Integration of Generative AI and Emerging Trends (2024–2025):
- Generative AI (e.g., ChatGPT) began reshaping the discourse, with studies like [21] and [16] urging the integration of generative AI into AI literacy curricula for librarians and educators.
- [14] and [10] adopted co-created frameworks for teacher and student AI competencies, emphasizing ethics and proactive use of generative tools.
- Broader reinterpretations of traditional literacy frameworks for the modern "AI Era" ([18], 2025) underscored adaptability and continuous learning.
Clusters of Research Groups or Key Individuals:
Andrew M. Cox and Collaborators:
- Significant contributor to librarian-centric AI literacy research:
- [1], [3], and [5] explored AI’s implications for library operations, proposing sociological frameworks (e.g., hybrid logics) to contextualize librarianship as an evolving profession integrating AI literacy.
- Total citations reflect this group’s foundational influence.
- Significant contributor to librarian-centric AI literacy research:
Farhana Faruqe's Competency Framework Development:
- In [11], Faruqe laid groundwork for competency-based AI literacy models, blending conceptual frameworks with scalable skills for learners at varying proficiency levels.
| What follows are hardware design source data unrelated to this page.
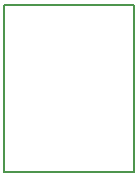
<source format=gbr>
G04 #@! TF.GenerationSoftware,KiCad,Pcbnew,5.0.2+dfsg1-1~bpo9+1*
G04 #@! TF.CreationDate,2020-10-06T20:20:49+01:00*
G04 #@! TF.ProjectId,tiny_usb_charger,74696e79-5f75-4736-925f-636861726765,rev?*
G04 #@! TF.SameCoordinates,Original*
G04 #@! TF.FileFunction,Profile,NP*
%FSLAX46Y46*%
G04 Gerber Fmt 4.6, Leading zero omitted, Abs format (unit mm)*
G04 Created by KiCad (PCBNEW 5.0.2+dfsg1-1~bpo9+1) date Tue 06 Oct 2020 20:20:49 BST*
%MOMM*%
%LPD*%
G01*
G04 APERTURE LIST*
%ADD10C,0.150000*%
G04 APERTURE END LIST*
D10*
X144348200Y-100482400D02*
X155346400Y-100482400D01*
X144348200Y-86334600D02*
X155346400Y-86334600D01*
X144348200Y-100482400D02*
X144348200Y-86334600D01*
X155346400Y-86334600D02*
X155346400Y-100482400D01*
M02*

</source>
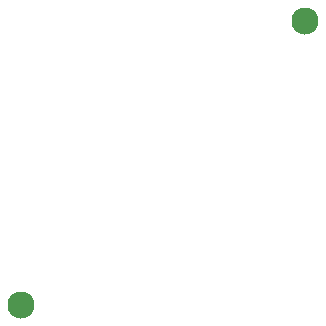
<source format=gbr>
G04 #@! TF.GenerationSoftware,KiCad,Pcbnew,(5.1.6)-1*
G04 #@! TF.CreationDate,2020-09-05T20:30:55+02:00*
G04 #@! TF.ProjectId,netmeter_panel_uplink,6e65746d-6574-4657-925f-70616e656c5f,rev?*
G04 #@! TF.SameCoordinates,Original*
G04 #@! TF.FileFunction,Soldermask,Top*
G04 #@! TF.FilePolarity,Negative*
%FSLAX46Y46*%
G04 Gerber Fmt 4.6, Leading zero omitted, Abs format (unit mm)*
G04 Created by KiCad (PCBNEW (5.1.6)-1) date 2020-09-05 20:30:55*
%MOMM*%
%LPD*%
G01*
G04 APERTURE LIST*
%ADD10C,2.300000*%
G04 APERTURE END LIST*
D10*
X138000000Y-134000000D03*
X162000000Y-110000000D03*
M02*

</source>
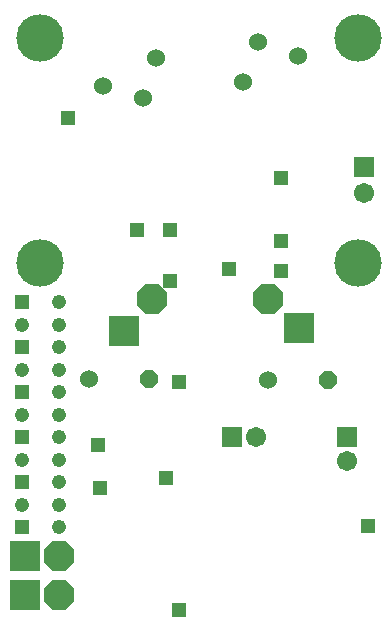
<source format=gbs>
G75*
%MOIN*%
%OFA0B0*%
%FSLAX24Y24*%
%IPPOS*%
%LPD*%
%AMOC8*
5,1,8,0,0,1.08239X$1,22.5*
%
%ADD10C,0.0600*%
%ADD11OC8,0.0600*%
%ADD12C,0.1582*%
%ADD13R,0.0671X0.0671*%
%ADD14R,0.1025X0.1025*%
%ADD15R,0.0476X0.0476*%
%ADD16C,0.0671*%
%ADD17OC8,0.1025*%
%ADD18C,0.0476*%
D10*
X031700Y014550D03*
X037650Y014500D03*
X033505Y023894D03*
X033911Y025248D03*
X032150Y024300D03*
X036837Y024455D03*
X038650Y025300D03*
X037321Y025784D03*
D11*
X039650Y014500D03*
X033700Y014550D03*
D12*
X030050Y018400D03*
X040650Y018400D03*
X040650Y025900D03*
X030050Y025900D03*
D13*
X040850Y021600D03*
X040300Y012600D03*
X036450Y012600D03*
D14*
X029550Y007350D03*
X029550Y008650D03*
X032850Y016150D03*
X038700Y016250D03*
D15*
X038100Y018150D03*
X038100Y019150D03*
X036350Y018200D03*
X034400Y017800D03*
X034400Y019500D03*
X033300Y019500D03*
X029450Y017100D03*
X029450Y015600D03*
X029450Y014100D03*
X029450Y012600D03*
X029450Y011100D03*
X029450Y009600D03*
X032050Y010900D03*
X032000Y012350D03*
X034250Y011250D03*
X034700Y014450D03*
X041000Y009650D03*
X034700Y006850D03*
X038100Y021250D03*
X031000Y023250D03*
D16*
X040850Y020750D03*
X037250Y012600D03*
X040300Y011800D03*
D17*
X037650Y017200D03*
X033800Y017200D03*
X030700Y008650D03*
X030700Y007350D03*
D18*
X030700Y009600D03*
X030700Y010350D03*
X030700Y011100D03*
X030700Y011850D03*
X030700Y012600D03*
X030700Y013350D03*
X030700Y014100D03*
X030700Y014850D03*
X030700Y015600D03*
X030700Y016350D03*
X030700Y017100D03*
X029450Y016350D03*
X029450Y014850D03*
X029450Y013350D03*
X029450Y011850D03*
X029450Y010350D03*
M02*

</source>
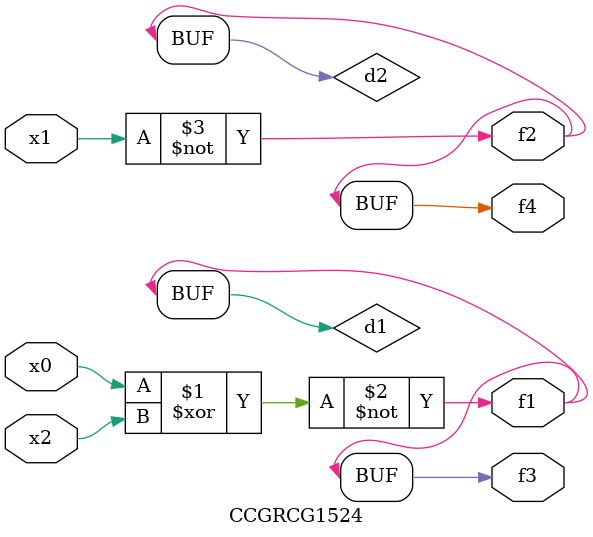
<source format=v>
module CCGRCG1524(
	input x0, x1, x2,
	output f1, f2, f3, f4
);

	wire d1, d2, d3;

	xnor (d1, x0, x2);
	nand (d2, x1);
	nor (d3, x1, x2);
	assign f1 = d1;
	assign f2 = d2;
	assign f3 = d1;
	assign f4 = d2;
endmodule

</source>
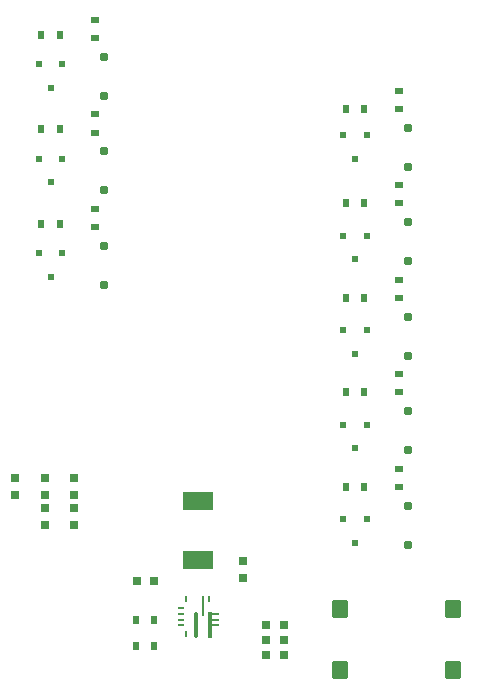
<source format=gbr>
G04 --- HEADER BEGIN --- *
G04 #@! TF.GenerationSoftware,LibrePCB,LibrePCB,1.0.0*
G04 #@! TF.CreationDate,2024-10-09T11:39:01*
G04 #@! TF.ProjectId,OSm Thermal,b11a65fa-6c4c-431c-8545-341aca355aaf,v1.11*
G04 #@! TF.Part,Single*
G04 #@! TF.SameCoordinates*
G04 #@! TF.FileFunction,Paste,Bot*
G04 #@! TF.FilePolarity,Positive*
%FSLAX66Y66*%
%MOMM*%
G01*
G75*
G04 --- HEADER END --- *
G04 --- APERTURE LIST BEGIN --- *
%AMROUNDEDRECT10*20,1,0.72,-0.225,0.0,0.225,0.0,0.0*20,1,0.45,-0.36,0.0,0.36,0.0,0.0*1,1,0.27,-0.225,0.225*1,1,0.27,0.225,0.225*1,1,0.27,0.225,-0.225*1,1,0.27,-0.225,-0.225*%
%ADD10ROUNDEDRECT10*%
%AMROUNDEDRECT11*20,1,1.6,-1.25,0.0,1.25,0.0,0.0*20,1,1.5,-1.3,0.0,1.3,0.0,0.0*1,1,0.1,-1.25,0.75*1,1,0.1,1.25,0.75*1,1,0.1,1.25,-0.75*1,1,0.1,-1.25,-0.75*%
%ADD11ROUNDEDRECT11*%
%AMROUNDEDRECT12*20,1,0.2,-0.2375,0.0,0.2375,0.0,0.0*20,1,0.125,-0.275,0.0,0.275,0.0,0.0*1,1,0.075,-0.2375,0.0625*1,1,0.075,0.2375,0.0625*1,1,0.075,0.2375,-0.0625*1,1,0.075,-0.2375,-0.0625*%
%ADD12ROUNDEDRECT12*%
%AMROUNDEDRECT13*20,1,0.2,-0.2375,0.0,0.2375,0.0,90.0*20,1,0.125,-0.275,0.0,0.275,0.0,90.0*1,1,0.075,-0.0625,-0.2375*1,1,0.075,-0.0625,0.2375*1,1,0.075,0.0625,0.2375*1,1,0.075,0.0625,-0.2375*%
%ADD13ROUNDEDRECT13*%
%AMROUNDEDRECT14*20,1,0.2,-0.2875,0.0,0.2875,0.0,0.0*20,1,0.125,-0.325,0.0,0.325,0.0,0.0*1,1,0.075,-0.2875,0.0625*1,1,0.075,0.2875,0.0625*1,1,0.075,0.2875,-0.0625*1,1,0.075,-0.2875,-0.0625*%
%ADD14ROUNDEDRECT14*%
%AMOUTLINE15*4,1,16,-0.15,-1.086603,-0.186603,-1.05,-0.2,-1.0,-0.2,1.0,-0.186603,1.05,-0.15,1.086603,-0.1,1.1,0.1,1.1,0.15,1.086603,0.186603,1.05,0.2,1.0,0.2,-1.0,0.186603,-1.05,0.15,-1.086603,0.1,-1.1,-0.1,-1.1,-0.15,-1.086603,180.0*%
%ADD15OUTLINE15*%
%AMROUNDEDRECT16*20,1,0.2,-0.8375,0.0,0.8375,0.0,90.0*20,1,0.125,-0.875,0.0,0.875,0.0,90.0*1,1,0.075,-0.0625,-0.8375*1,1,0.075,-0.0625,0.8375*1,1,0.075,0.0625,0.8375*1,1,0.075,0.0625,-0.8375*%
%ADD16ROUNDEDRECT16*%
%AMROUNDEDRECT17*20,1,0.32,-1.0,0.0,1.0,0.0,90.0*20,1,0.2,-1.06,0.0,1.06,0.0,90.0*1,1,0.12,-0.1,-1.0*1,1,0.12,-0.1,1.0*1,1,0.12,0.1,1.0*1,1,0.12,0.1,-1.0*%
%ADD17ROUNDEDRECT17*%
%ADD18R,0.6X0.65*%
%ADD19R,0.69X0.64*%
%ADD20R,0.65X0.6*%
%ADD21R,0.64X0.69*%
%AMROUNDEDRECT22*20,1,0.56,-0.175,0.0,0.175,0.0,0.0*20,1,0.35,-0.28,0.0,0.28,0.0,0.0*1,1,0.21,-0.175,0.175*1,1,0.21,0.175,0.175*1,1,0.21,0.175,-0.175*1,1,0.21,-0.175,-0.175*%
%ADD22ROUNDEDRECT22*%
%AMROUNDEDRECT23*20,1,1.28,-0.652,0.0,0.652,0.0,90.0*20,1,1.104,-0.74,0.0,0.74,0.0,90.0*1,1,0.176,-0.552,-0.652*1,1,0.176,-0.552,0.652*1,1,0.176,0.552,0.652*1,1,0.176,0.552,-0.652*%
%ADD23ROUNDEDRECT23*%
G04 --- APERTURE LIST END --- *
G04 --- BOARD BEGIN --- *
D10*
G04 #@! TO.C,D6*
X51750000Y-11600000D03*
X51750000Y-14900000D03*
D11*
G04 #@! TO.C,L1*
X34000000Y-48250000D03*
X34000000Y-43250000D03*
D10*
G04 #@! TO.C,D7*
X26000000Y-5600000D03*
X26000000Y-8900000D03*
G04 #@! TO.C,D9*
X26000000Y-21600000D03*
X26000000Y-24900000D03*
D12*
G04 #@! TO.C,U1*
X32500000Y-52750000D03*
D13*
X33000000Y-54500000D03*
X33000000Y-51500000D03*
D14*
X35450000Y-53250000D03*
D13*
X34900000Y-51500000D03*
D12*
X32500000Y-52250000D03*
D15*
X35000000Y-53700000D03*
D12*
X32500000Y-53250000D03*
X32500000Y-53750000D03*
D16*
X34400000Y-52100000D03*
D14*
X35450000Y-52750000D03*
D17*
X33800000Y-53700000D03*
D14*
X35450000Y-53750000D03*
D18*
G04 #@! TO.C,R10*
X20725000Y-11750000D03*
X22275000Y-11750000D03*
D19*
G04 #@! TO.C,C5*
X39775000Y-53750000D03*
X41225000Y-53750000D03*
D20*
G04 #@! TO.C,R15*
X51000000Y-32475000D03*
X51000000Y-34025000D03*
D19*
G04 #@! TO.C,C4*
X39775000Y-55000000D03*
X41225000Y-55000000D03*
D21*
G04 #@! TO.C,C7*
X23500000Y-41275000D03*
X23500000Y-42725000D03*
D18*
G04 #@! TO.C,R3*
X28725000Y-53250000D03*
X30275000Y-53250000D03*
D22*
G04 #@! TO.C,Q2*
X46250000Y-36750000D03*
X48250000Y-36750000D03*
X47250000Y-38750000D03*
D18*
G04 #@! TO.C,R1*
X30275000Y-55500000D03*
X28725000Y-55500000D03*
D20*
G04 #@! TO.C,R14*
X51000000Y-40475000D03*
X51000000Y-42025000D03*
D19*
G04 #@! TO.C,C3*
X39775000Y-56250000D03*
X41225000Y-56250000D03*
D23*
G04 #@! TO.C,BR1*
X55600000Y-52400000D03*
X46000000Y-57500000D03*
X46000000Y-52400000D03*
X55600000Y-57500000D03*
D18*
G04 #@! TO.C,R5*
X46475000Y-34000000D03*
X48025000Y-34000000D03*
D22*
G04 #@! TO.C,Q5*
X46250000Y-12250000D03*
X48250000Y-12250000D03*
X47250000Y-14250000D03*
D19*
G04 #@! TO.C,C1*
X28775000Y-50000000D03*
X30225000Y-50000000D03*
D20*
G04 #@! TO.C,R16*
X51000000Y-24475000D03*
X51000000Y-26025000D03*
D21*
G04 #@! TO.C,C10*
X23500000Y-45225000D03*
X23500000Y-43775000D03*
D10*
G04 #@! TO.C,D3*
X51750000Y-35600000D03*
X51750000Y-38900000D03*
D21*
G04 #@! TO.C,C2*
X37750000Y-49725000D03*
X37750000Y-48275000D03*
D10*
G04 #@! TO.C,D2*
X51750000Y-43600000D03*
X51750000Y-46900000D03*
D20*
G04 #@! TO.C,R18*
X51000000Y-8475000D03*
X51000000Y-10025000D03*
D22*
G04 #@! TO.C,Q4*
X46250000Y-20750000D03*
X48250000Y-20750000D03*
X47250000Y-22750000D03*
D10*
G04 #@! TO.C,D8*
X26000000Y-13600000D03*
X26000000Y-16900000D03*
D18*
G04 #@! TO.C,R4*
X46475000Y-42000000D03*
X48025000Y-42000000D03*
D22*
G04 #@! TO.C,Q8*
X20500000Y-22250000D03*
X22500000Y-22250000D03*
X21500000Y-24250000D03*
D18*
G04 #@! TO.C,R7*
X46475000Y-18000000D03*
X48025000Y-18000000D03*
D20*
G04 #@! TO.C,R20*
X25250000Y-10475000D03*
X25250000Y-12025000D03*
D22*
G04 #@! TO.C,Q3*
X46250000Y-28750000D03*
X48250000Y-28750000D03*
X47250000Y-30750000D03*
D21*
G04 #@! TO.C,C6*
X18500000Y-41275000D03*
X18500000Y-42725000D03*
D18*
G04 #@! TO.C,R11*
X20725000Y-19750000D03*
X22275000Y-19750000D03*
G04 #@! TO.C,R8*
X46475000Y-10000000D03*
X48025000Y-10000000D03*
D10*
G04 #@! TO.C,D4*
X51750000Y-27600000D03*
X51750000Y-30900000D03*
D22*
G04 #@! TO.C,Q1*
X46250000Y-44750000D03*
X48250000Y-44750000D03*
X47250000Y-46750000D03*
D20*
G04 #@! TO.C,R17*
X51000000Y-16475000D03*
X51000000Y-18025000D03*
D22*
G04 #@! TO.C,Q7*
X20500000Y-14250000D03*
X22500000Y-14250000D03*
X21500000Y-16250000D03*
D18*
G04 #@! TO.C,R6*
X46475000Y-26000000D03*
X48025000Y-26000000D03*
G04 #@! TO.C,R9*
X20725000Y-3750000D03*
X22275000Y-3750000D03*
D21*
G04 #@! TO.C,C9*
X21000000Y-45225000D03*
X21000000Y-43775000D03*
D10*
G04 #@! TO.C,D5*
X51750000Y-19600000D03*
X51750000Y-22900000D03*
D21*
G04 #@! TO.C,C8*
X21000000Y-41275000D03*
X21000000Y-42725000D03*
D20*
G04 #@! TO.C,R19*
X25250000Y-2475000D03*
X25250000Y-4025000D03*
G04 #@! TO.C,R21*
X25250000Y-18475000D03*
X25250000Y-20025000D03*
D22*
G04 #@! TO.C,Q6*
X20500000Y-6250000D03*
X22500000Y-6250000D03*
X21500000Y-8250000D03*
G04 --- BOARD END --- *
G04 #@! TF.MD5,76213812416e74c30b54801aea438dc6*
M02*

</source>
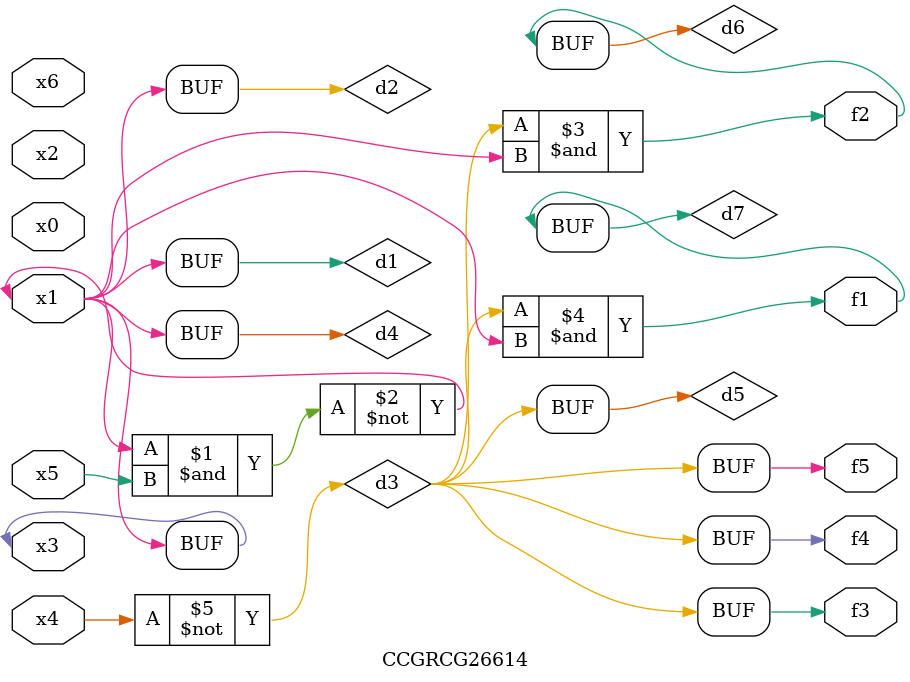
<source format=v>
module CCGRCG26614(
	input x0, x1, x2, x3, x4, x5, x6,
	output f1, f2, f3, f4, f5
);

	wire d1, d2, d3, d4, d5, d6, d7;

	buf (d1, x1, x3);
	nand (d2, x1, x5);
	not (d3, x4);
	buf (d4, d1, d2);
	buf (d5, d3);
	and (d6, d3, d4);
	and (d7, d3, d4);
	assign f1 = d7;
	assign f2 = d6;
	assign f3 = d5;
	assign f4 = d5;
	assign f5 = d5;
endmodule

</source>
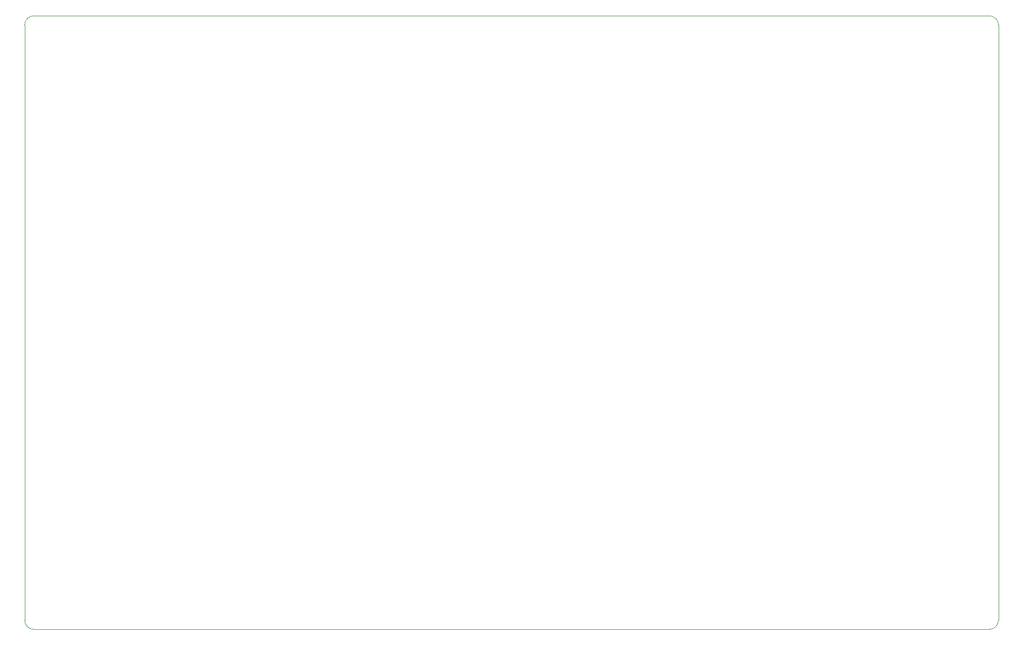
<source format=gbr>
G04 #@! TF.GenerationSoftware,KiCad,Pcbnew,(5.0.2)-1*
G04 #@! TF.CreationDate,2019-02-25T14:42:47-06:00*
G04 #@! TF.ProjectId,OpenThermostat,4f70656e-5468-4657-926d-6f737461742e,rev?*
G04 #@! TF.SameCoordinates,Original*
G04 #@! TF.FileFunction,Profile,NP*
%FSLAX46Y46*%
G04 Gerber Fmt 4.6, Leading zero omitted, Abs format (unit mm)*
G04 Created by KiCad (PCBNEW (5.0.2)-1) date 2/25/2019 2:42:47 PM*
%MOMM*%
%LPD*%
G01*
G04 APERTURE LIST*
%ADD10C,0.100000*%
G04 APERTURE END LIST*
D10*
X51054000Y-158242000D02*
X51054000Y-157480000D01*
X213614000Y-158242000D02*
X213614000Y-157480000D01*
X52578000Y-57404000D02*
X212090000Y-57404000D01*
X51054000Y-157480000D02*
X51054000Y-58928000D01*
X52578000Y-57404000D02*
G75*
G03X51054000Y-58928000I0J-1524000D01*
G01*
X52578000Y-159766000D02*
X212090000Y-159766000D01*
X51054000Y-158242000D02*
G75*
G03X52578000Y-159766000I1524000J0D01*
G01*
X213614000Y-58928000D02*
X213614000Y-157480000D01*
X212090000Y-159766000D02*
G75*
G03X213614000Y-158242000I0J1524000D01*
G01*
X213614000Y-58928000D02*
G75*
G03X212090000Y-57404000I-1524000J0D01*
G01*
M02*

</source>
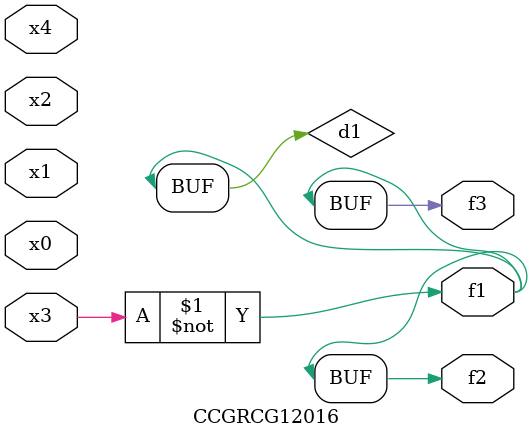
<source format=v>
module CCGRCG12016(
	input x0, x1, x2, x3, x4,
	output f1, f2, f3
);

	wire d1, d2;

	xnor (d1, x3);
	not (d2, x1);
	assign f1 = d1;
	assign f2 = d1;
	assign f3 = d1;
endmodule

</source>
Influences studies like [2] and [6].
Studies Drawing from [15]:
- The highly cited conceptual foundation [15] shaped a wide array of subsequent works (e.g., mapping competencies in [8], curriculum analyses in [14] and [18], and medical education in [25]). It positioned AI literacy as interdisciplinary, user-centered, and grounded in critical ethical engagement.
Global and Interdisciplinary Trends:
- Researchers like [9] (Africa-focused) and [20] (Global South) have addressed global inequities in the development of AI literacy, emphasizing cultural and equity-driven adaptations.
- [22] provides an interdisciplinary, socio-technical framework for "AI Literacy for All," bridging technical and ethical dimensions.
Key Takeaways:
- Early Expansion (2020-2022): Foundational theories ([15], [1], [3], [11]) established AI literacy as a field. Librarianship emerged early as a leading context for role-based applications.
- Role-Based Specialization (Post-2023): Precision in adapting AI literacy frameworks to professional roles grew, with engineering ([6]), education ([8]), and librarianship ([12], [9]) developing distinct models.
- Generative AI Disruption (Post-2024): Studies aligned with generative AI proliferation ([10], [14], [21]), creating new demands for ethics, curriculum redesign, and interdisciplinary adaptation.
These developments underscore a gradual shift from general frameworks to highly contextualized, role-specific, and generative AI-inclusive approaches.